[Data records]

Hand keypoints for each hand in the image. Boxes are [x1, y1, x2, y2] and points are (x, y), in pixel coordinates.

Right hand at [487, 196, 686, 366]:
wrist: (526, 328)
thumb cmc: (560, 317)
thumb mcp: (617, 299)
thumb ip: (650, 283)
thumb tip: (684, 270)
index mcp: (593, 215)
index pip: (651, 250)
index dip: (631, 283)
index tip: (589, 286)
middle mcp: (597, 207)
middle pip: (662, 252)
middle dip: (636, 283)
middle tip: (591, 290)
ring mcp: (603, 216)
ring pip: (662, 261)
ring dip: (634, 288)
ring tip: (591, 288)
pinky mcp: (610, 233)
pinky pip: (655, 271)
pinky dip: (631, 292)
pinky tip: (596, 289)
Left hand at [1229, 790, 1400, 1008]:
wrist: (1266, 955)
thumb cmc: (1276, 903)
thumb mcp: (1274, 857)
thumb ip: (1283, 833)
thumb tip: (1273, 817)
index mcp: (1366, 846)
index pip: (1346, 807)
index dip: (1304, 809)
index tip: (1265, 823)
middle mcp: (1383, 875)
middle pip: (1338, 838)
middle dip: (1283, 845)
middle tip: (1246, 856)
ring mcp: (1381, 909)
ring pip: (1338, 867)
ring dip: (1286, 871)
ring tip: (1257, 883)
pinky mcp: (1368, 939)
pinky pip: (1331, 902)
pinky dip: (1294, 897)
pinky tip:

[Prompt]
Which lines above contain the word "thumb"? Copy each one.

[Exercise answer]
thumb cmc: (560, 317)
thumb mcp: (617, 299)
thumb ip: (650, 283)
thumb tip: (684, 270)
thumb cmc: (1276, 903)
thumb mcp: (1274, 857)
thumb ip: (1283, 833)
thumb tip: (1273, 817)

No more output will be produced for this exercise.